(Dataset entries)
——

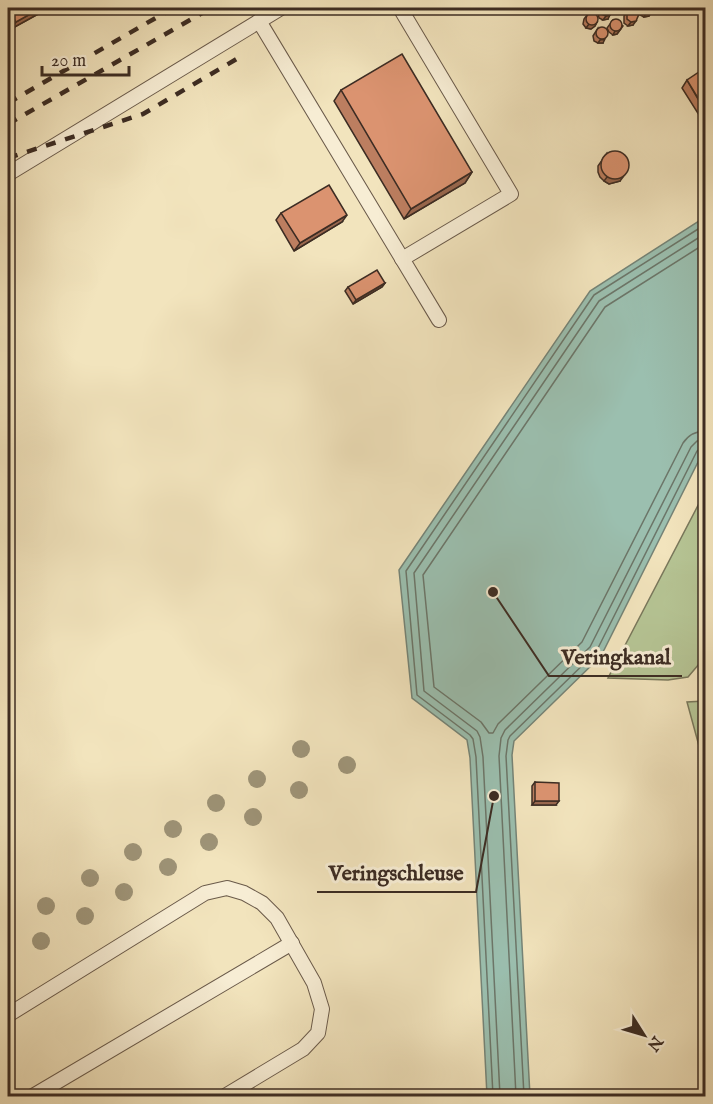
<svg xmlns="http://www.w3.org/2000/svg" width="713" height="1104" viewBox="0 0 713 1104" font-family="'IM FELL English',serif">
<rect width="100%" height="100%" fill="#f2e4bd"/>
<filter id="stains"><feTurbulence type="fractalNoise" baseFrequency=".00333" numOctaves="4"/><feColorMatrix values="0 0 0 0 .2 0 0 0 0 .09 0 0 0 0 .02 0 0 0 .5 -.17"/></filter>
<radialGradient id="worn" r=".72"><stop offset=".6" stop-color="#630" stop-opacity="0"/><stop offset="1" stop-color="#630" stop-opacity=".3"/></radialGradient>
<g fill="#b6c595" stroke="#79785c" stroke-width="1.5">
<path d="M705,492V657L688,677L668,680L608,678Z"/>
<path d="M705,701V746H699L687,702Z"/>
</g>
<path fill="#9bbfaf" stroke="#758477" stroke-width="1.5" d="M705,217V448L601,656L514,741L512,755L530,1096H487L470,758L467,740L412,698L399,570L590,291Z"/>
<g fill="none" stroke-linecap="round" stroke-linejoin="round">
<g stroke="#6c7669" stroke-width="1.5">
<path d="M706,243L605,307L423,575L434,687L481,722L489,733H493L498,724L582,642L683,443C689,434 696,431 706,431"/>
<path d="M493,1096L476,757L473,739L470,735L417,695L406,571L594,295L706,224"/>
<path d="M500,1096L483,757L480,737L477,731L424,691L414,573L599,301L706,233"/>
<path d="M516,1096L499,756L501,738L505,730L590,647L691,447L697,441L706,440"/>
<path d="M524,1096L506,756L508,740L510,736L596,652L697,451L701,448L706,447"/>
</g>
<g stroke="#6a5a4a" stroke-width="16">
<g id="lane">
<path d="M400,8L511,194L402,259"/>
<path d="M259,21L439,320"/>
<path d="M8,174L281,8"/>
<path d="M8,1015L205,893L227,888L244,893L262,903L277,918L314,983L322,1009L318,1033L303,1049L225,1096"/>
<path d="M33,1096L292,943"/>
</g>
</g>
<use href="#lane" stroke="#f7edd4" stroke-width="14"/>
<g stroke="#3c2c23" stroke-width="4.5" stroke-dasharray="10 10" stroke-linecap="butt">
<path d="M8,103L173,8"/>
<path d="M8,124L211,8"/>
<path d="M8,158L143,114L240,57"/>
</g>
</g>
<g fill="#9e9478">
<circle cx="301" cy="749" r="9"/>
<circle cx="347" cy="765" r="9"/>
<circle cx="257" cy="779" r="9"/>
<circle cx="299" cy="790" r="9"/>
<circle cx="216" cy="803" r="9"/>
<circle cx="253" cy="817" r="9"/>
<circle cx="173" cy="829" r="9"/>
<circle cx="209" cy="842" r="9"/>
<circle cx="133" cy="852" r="9"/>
<circle cx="168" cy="867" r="9"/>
<circle cx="90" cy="878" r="9"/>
<circle cx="124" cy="892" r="9"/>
<circle cx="46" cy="906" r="9"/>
<circle cx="85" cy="916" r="9"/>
<circle cx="41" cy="941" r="9"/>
</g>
<g fill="#bc7e60" stroke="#3c2c23" stroke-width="1.5">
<path d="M8,8H49L11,29L8,23Z"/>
<path d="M602,8L608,19L603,20L599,18L598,13Z"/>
<path d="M640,8H654L649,16L644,17L640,15L639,10Z"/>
<path d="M627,12L633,25L628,26L624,23V16Z"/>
<path d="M587,15L597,22L595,26L591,29L586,28L583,24L584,19Z"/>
<path d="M613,20L623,26L617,34L613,35L609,32L607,28Z"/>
<path d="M598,28L603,43H598L594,41L593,36Z"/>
<path d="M687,80L705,111L699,115L682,88Z"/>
<path d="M341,90L472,172L465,183L404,219L334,101Z"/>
<path d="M607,153L620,181L609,184L604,181L600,177L598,172V166Z"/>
<path d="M281,213L342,222L294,251L276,220Z"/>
<path d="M385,283L382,287L353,304L345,291L348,287Z"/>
<path d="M535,782L556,805H532V786Z"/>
</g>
<g fill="#99674e" stroke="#3c2c23" stroke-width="1.5">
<path d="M41,8H49L11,29L16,22Z"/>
<path d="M621,8H625L624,10L619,11Z"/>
<path d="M651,12L649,16L644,17L646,13Z"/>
<path d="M610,15L608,19L603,20L606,16Z"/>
<path d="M636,21L633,25L628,26L631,22Z"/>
<path d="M597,22L595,26L591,29L586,28L589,24Z"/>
<path d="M620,30L617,34L613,35L615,31Z"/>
<path d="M605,39L603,43H598L600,40Z"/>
<path d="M705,107V111L699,115L704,108Z"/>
<path d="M472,172L465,183L404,219L411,209Z"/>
<path d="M607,177H623L620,181L609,184L604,181Z"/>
<path d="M347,215L342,222L294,251L300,243Z"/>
<path d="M385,283L382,287L353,304L356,300Z"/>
<path d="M535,801H559L556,805H532Z"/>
</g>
<g fill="#db9370" stroke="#3c2c23" stroke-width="1.5">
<path d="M8,8H41L16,22Z"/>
<path d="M602,8H612L613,11L610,15L606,16L601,14V9Z"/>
<path d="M642,8H654L651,12L646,13L642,11Z"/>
<path d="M631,10H636L639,14L636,21L631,22L627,19V12Z"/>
<circle cx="592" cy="19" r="6"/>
<circle cx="616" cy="25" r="6"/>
<circle cx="602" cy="33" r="6"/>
<path d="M402,54L472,172L411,209L341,90Z"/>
<path d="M705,68V107L704,108L687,80Z"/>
<circle cx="615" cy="165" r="14"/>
<path d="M329,185L347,215L300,243L281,213Z"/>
<path d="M377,270L385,283L356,300L348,287Z"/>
<path d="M535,782L559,783V801H535Z"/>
</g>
<path fill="none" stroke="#3c2c23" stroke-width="2" d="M493 592L549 676H682M494 796L476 892H317"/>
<g fill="#3c2c23" stroke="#f7edd4" stroke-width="2">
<circle cx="493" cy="592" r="6"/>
<circle cx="494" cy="796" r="6"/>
</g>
<g font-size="22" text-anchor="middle" font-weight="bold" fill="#3c2c23" stroke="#f7edd4" stroke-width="6" stroke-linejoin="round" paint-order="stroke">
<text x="616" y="664">Veringkanal</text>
<text x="396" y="880">Veringschleuse</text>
</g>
<rect width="713" height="1104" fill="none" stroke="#f2e4bd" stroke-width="30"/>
<rect x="9" y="9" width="695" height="1086" fill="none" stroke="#3c2c23" stroke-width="3"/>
<rect x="15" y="15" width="683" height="1074" fill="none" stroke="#3c2c23" stroke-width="1.5"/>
<g transform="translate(644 1035) rotate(127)" stroke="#f7edd4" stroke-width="4.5" paint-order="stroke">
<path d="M0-4.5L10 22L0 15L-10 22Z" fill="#3c2c23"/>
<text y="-9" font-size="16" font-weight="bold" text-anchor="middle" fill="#3c2c23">N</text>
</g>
<path d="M42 66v9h87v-9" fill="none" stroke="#3c2c23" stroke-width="3"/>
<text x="51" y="66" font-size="18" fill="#3c2c23" stroke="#f7edd4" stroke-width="4.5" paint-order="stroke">20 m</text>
<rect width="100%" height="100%" filter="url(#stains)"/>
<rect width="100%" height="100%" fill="url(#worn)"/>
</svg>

——

• **Task prompt**:
Your copy must reproduce the entries above in full, without their pictures.

• **Exercise output**:
<svg xmlns="http://www.w3.org/2000/svg" width="713" height="1104" viewBox="0 0 713 1104" font-family="'IM FELL English',serif">
<rect width="100%" height="100%" fill="#f2e4bd"/>
<filter id="stains"><feTurbulence type="fractalNoise" baseFrequency=".00333" numOctaves="4"/><feColorMatrix values="0 0 0 0 .2 0 0 0 0 .09 0 0 0 0 .02 0 0 0 .5 -.17"/></filter>
<radialGradient id="worn" r=".72"><stop offset=".6" stop-color="#630" stop-opacity="0"/><stop offset="1" stop-color="#630" stop-opacity=".3"/></radialGradient>
<g fill="#b6c595" stroke="#79785c" stroke-width="1.5">
<path d="M705,492V657L688,677L668,680L608,678Z"/>
<path d="M705,701V746H699L687,702Z"/>
</g>
<path fill="#9bbfaf" stroke="#758477" stroke-width="1.5" d="M705,217V448L601,656L514,741L512,755L530,1096H487L470,758L467,740L412,698L399,570L590,291Z"/>
<g fill="none" stroke-linecap="round" stroke-linejoin="round">
<g stroke="#6c7669" stroke-width="1.5">
<path d="M706,243L605,307L423,575L434,687L481,722L489,733H493L498,724L582,642L683,443C689,434 696,431 706,431"/>
<path d="M493,1096L476,757L473,739L470,735L417,695L406,571L594,295L706,224"/>
<path d="M500,1096L483,757L480,737L477,731L424,691L414,573L599,301L706,233"/>
<path d="M516,1096L499,756L501,738L505,730L590,647L691,447L697,441L706,440"/>
<path d="M524,1096L506,756L508,740L510,736L596,652L697,451L701,448L706,447"/>
</g>
<g stroke="#6a5a4a" stroke-width="16">
<g id="lane">
<path d="M400,8L511,194L402,259"/>
<path d="M259,21L439,320"/>
<path d="M8,174L281,8"/>
<path d="M8,1015L205,893L227,888L244,893L262,903L277,918L314,983L322,1009L318,1033L303,1049L225,1096"/>
<path d="M33,1096L292,943"/>
</g>
</g>
<use href="#lane" stroke="#f7edd4" stroke-width="14"/>
<g stroke="#3c2c23" stroke-width="4.5" stroke-dasharray="10 10" stroke-linecap="butt">
<path d="M8,103L173,8"/>
<path d="M8,124L211,8"/>
<path d="M8,158L143,114L240,57"/>
</g>
</g>
<g fill="#9e9478">
<circle cx="301" cy="749" r="9"/>
<circle cx="347" cy="765" r="9"/>
<circle cx="257" cy="779" r="9"/>
<circle cx="299" cy="790" r="9"/>
<circle cx="216" cy="803" r="9"/>
<circle cx="253" cy="817" r="9"/>
<circle cx="173" cy="829" r="9"/>
<circle cx="209" cy="842" r="9"/>
<circle cx="133" cy="852" r="9"/>
<circle cx="168" cy="867" r="9"/>
<circle cx="90" cy="878" r="9"/>
<circle cx="124" cy="892" r="9"/>
<circle cx="46" cy="906" r="9"/>
<circle cx="85" cy="916" r="9"/>
<circle cx="41" cy="941" r="9"/>
</g>
<g fill="#bc7e60" stroke="#3c2c23" stroke-width="1.5">
<path d="M8,8H49L11,29L8,23Z"/>
<path d="M602,8L608,19L603,20L599,18L598,13Z"/>
<path d="M640,8H654L649,16L644,17L640,15L639,10Z"/>
<path d="M627,12L633,25L628,26L624,23V16Z"/>
<path d="M587,15L597,22L595,26L591,29L586,28L583,24L584,19Z"/>
<path d="M613,20L623,26L617,34L613,35L609,32L607,28Z"/>
<path d="M598,28L603,43H598L594,41L593,36Z"/>
<path d="M687,80L705,111L699,115L682,88Z"/>
<path d="M341,90L472,172L465,183L404,219L334,101Z"/>
<path d="M607,153L620,181L609,184L604,181L600,177L598,172V166Z"/>
<path d="M281,213L342,222L294,251L276,220Z"/>
<path d="M385,283L382,287L353,304L345,291L348,287Z"/>
<path d="M535,782L556,805H532V786Z"/>
</g>
<g fill="#99674e" stroke="#3c2c23" stroke-width="1.5">
<path d="M41,8H49L11,29L16,22Z"/>
<path d="M621,8H625L624,10L619,11Z"/>
<path d="M651,12L649,16L644,17L646,13Z"/>
<path d="M610,15L608,19L603,20L606,16Z"/>
<path d="M636,21L633,25L628,26L631,22Z"/>
<path d="M597,22L595,26L591,29L586,28L589,24Z"/>
<path d="M620,30L617,34L613,35L615,31Z"/>
<path d="M605,39L603,43H598L600,40Z"/>
<path d="M705,107V111L699,115L704,108Z"/>
<path d="M472,172L465,183L404,219L411,209Z"/>
<path d="M607,177H623L620,181L609,184L604,181Z"/>
<path d="M347,215L342,222L294,251L300,243Z"/>
<path d="M385,283L382,287L353,304L356,300Z"/>
<path d="M535,801H559L556,805H532Z"/>
</g>
<g fill="#db9370" stroke="#3c2c23" stroke-width="1.5">
<path d="M8,8H41L16,22Z"/>
<path d="M602,8H612L613,11L610,15L606,16L601,14V9Z"/>
<path d="M642,8H654L651,12L646,13L642,11Z"/>
<path d="M631,10H636L639,14L636,21L631,22L627,19V12Z"/>
<circle cx="592" cy="19" r="6"/>
<circle cx="616" cy="25" r="6"/>
<circle cx="602" cy="33" r="6"/>
<path d="M402,54L472,172L411,209L341,90Z"/>
<path d="M705,68V107L704,108L687,80Z"/>
<circle cx="615" cy="165" r="14"/>
<path d="M329,185L347,215L300,243L281,213Z"/>
<path d="M377,270L385,283L356,300L348,287Z"/>
<path d="M535,782L559,783V801H535Z"/>
</g>
<path fill="none" stroke="#3c2c23" stroke-width="2" d="M493 592L549 676H682M494 796L476 892H317"/>
<g fill="#3c2c23" stroke="#f7edd4" stroke-width="2">
<circle cx="493" cy="592" r="6"/>
<circle cx="494" cy="796" r="6"/>
</g>
<g font-size="22" text-anchor="middle" font-weight="bold" fill="#3c2c23" stroke="#f7edd4" stroke-width="6" stroke-linejoin="round" paint-order="stroke">
<text x="616" y="664">Veringkanal</text>
<text x="396" y="880">Veringschleuse</text>
</g>
<rect width="713" height="1104" fill="none" stroke="#f2e4bd" stroke-width="30"/>
<rect x="9" y="9" width="695" height="1086" fill="none" stroke="#3c2c23" stroke-width="3"/>
<rect x="15" y="15" width="683" height="1074" fill="none" stroke="#3c2c23" stroke-width="1.5"/>
<g transform="translate(644 1035) rotate(127)" stroke="#f7edd4" stroke-width="4.5" paint-order="stroke">
<path d="M0-4.5L10 22L0 15L-10 22Z" fill="#3c2c23"/>
<text y="-9" font-size="16" font-weight="bold" text-anchor="middle" fill="#3c2c23">N</text>
</g>
<path d="M42 66v9h87v-9" fill="none" stroke="#3c2c23" stroke-width="3"/>
<text x="51" y="66" font-size="18" fill="#3c2c23" stroke="#f7edd4" stroke-width="4.5" paint-order="stroke">20 m</text>
<rect width="100%" height="100%" filter="url(#stains)"/>
<rect width="100%" height="100%" fill="url(#worn)"/>
</svg>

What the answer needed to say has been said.